**Article**
Our Campus, Your Truth
College is a time for self-discovery and is often when people begin to uncover the truths they live by. The vision behind filming the “Our Campus, Your Truth” docuseries is to engage with the various microcosms at UMass Amherst and amplify diverse student viewpoints on "truth" in a deeply authentic and engaging manner. "What is Truth, and where do you find it?" We plan to frame this question to students on campus and explore where their answer takes us: creating rabbit holes right here in the UMass community. For instance, if someone says they find truth in science, we will talk to students/staff/faculty working in research labs. We will then pose the same question to them. If a student in a research lab finds that they find truth in religion, we will go talk to religious groups on campus, furthering the rabbit hole. We aim to showcase a diversity of beliefs in our docuseries: creating a comprehensive record of what students with a variety of experiences and backgrounds hold to be intrinsically true about the world. This docuseries, both in its process and in its finished state, will spark conversation between conventionally separated groups of the student body. By encouraging people to reflect on truth, we hope to remind them about what they share with each other at the core. Moreover, we hope to inspire more constructive actions towards an equitable and inclusive campus with our documentary, as clarity in truth is the first step towards creating positive change in the world.
Faculty & Staff Projects
Meetups at The Salon
February 20, 2024 to March 15, 2024 | Design Building Gallery
Make Space in the Salon is an event, exhibit, and environment to support mentoring, held in the Design Building Gallery over three weeks. Here, we invite students faculty, staff, practitioners and allies to join forces around a common table. Through a series of individualized events for different affinity groups, this space will serve as a catalyst for personal to professional growth. By using mentoring tools, sharing resources and stories, and forging new connections across demographics, we will work to open space and time for mentorship.
Catherine Coleman Flowers Public Talk
February 29, 2024 | Student Union Ballroom
The College of Humanities and Fine Arts will be hosting Catherine Coleman Flowers on February 29th, 2024, as part of HFA's Black History Month Celebration. She will be giving a keynote presentation with a moderated Q&A, free and open to the public. Coleman Flowers has dedicated her career to fighting for environmental justice, especially for Black, Latinx, indigenous and poor rural communities in the United States. She is the Vice Chair of the White House Environmental Justice Advisory Council and a 2020 MacArthur Fellow for Environmental Health Advocacy, as well as the Founding Director of the Center for Rural Enterprise and Environmental Justice.

**Given task**
Could you edit the stretch of the campus projects text from "Catherine Coleman Flowers Public" through "and Environmental Justice." so that "keynote address" replaces "keynote presentation"?

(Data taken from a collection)
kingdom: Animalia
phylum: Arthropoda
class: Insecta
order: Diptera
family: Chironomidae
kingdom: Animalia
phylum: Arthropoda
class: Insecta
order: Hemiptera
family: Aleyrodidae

...

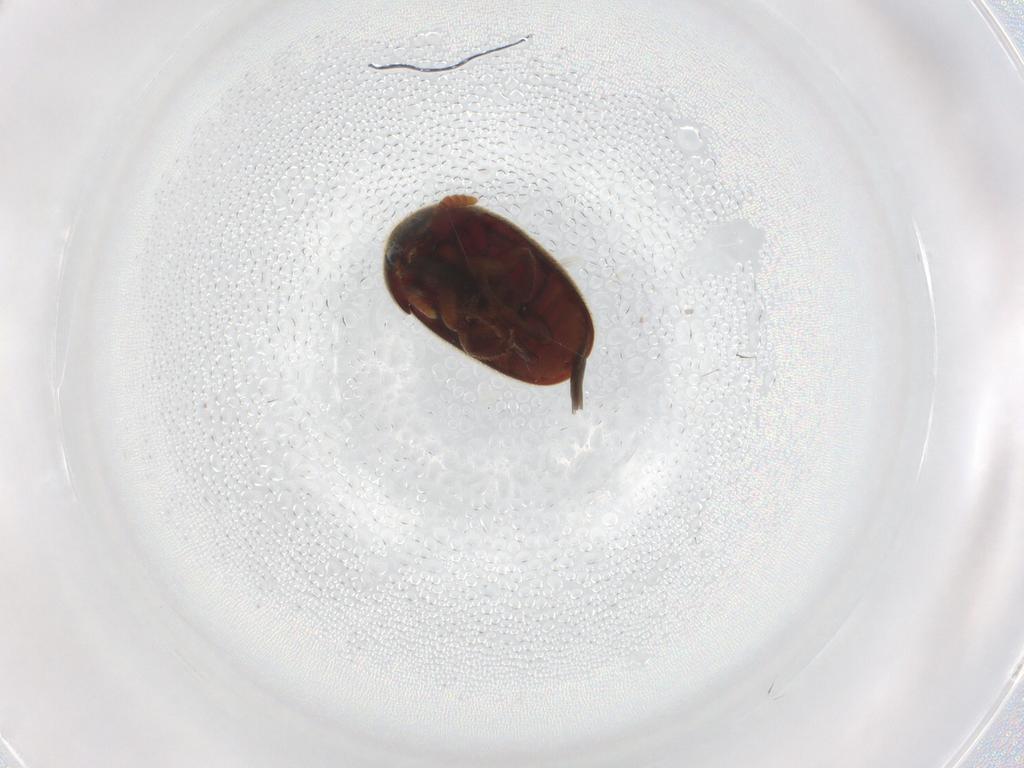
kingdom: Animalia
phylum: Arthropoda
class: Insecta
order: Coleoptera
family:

* * *

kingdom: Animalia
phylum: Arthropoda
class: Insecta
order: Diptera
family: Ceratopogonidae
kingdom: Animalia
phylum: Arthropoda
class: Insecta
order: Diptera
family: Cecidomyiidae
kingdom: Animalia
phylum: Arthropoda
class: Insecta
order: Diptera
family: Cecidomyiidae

**Solved exercise**
Catherine Coleman Flowers Public Talk
February 29, 2024 | Student Union Ballroom
The College of Humanities and Fine Arts will be hosting Catherine Coleman Flowers on February 29th, 2024, as part of HFA's Black History Month Celebration. She will be giving a keynote address with a moderated Q&A, free and open to the public. Coleman Flowers has dedicated her career to fighting for environmental justice, especially for Black, Latinx, indigenous and poor rural communities in the United States. She is the Vice Chair of the White House Environmental Justice Advisory Council and a 2020 MacArthur Fellow for Environmental Health Advocacy, as well as the Founding Director of the Center for Rural Enterprise and Environmental Justice.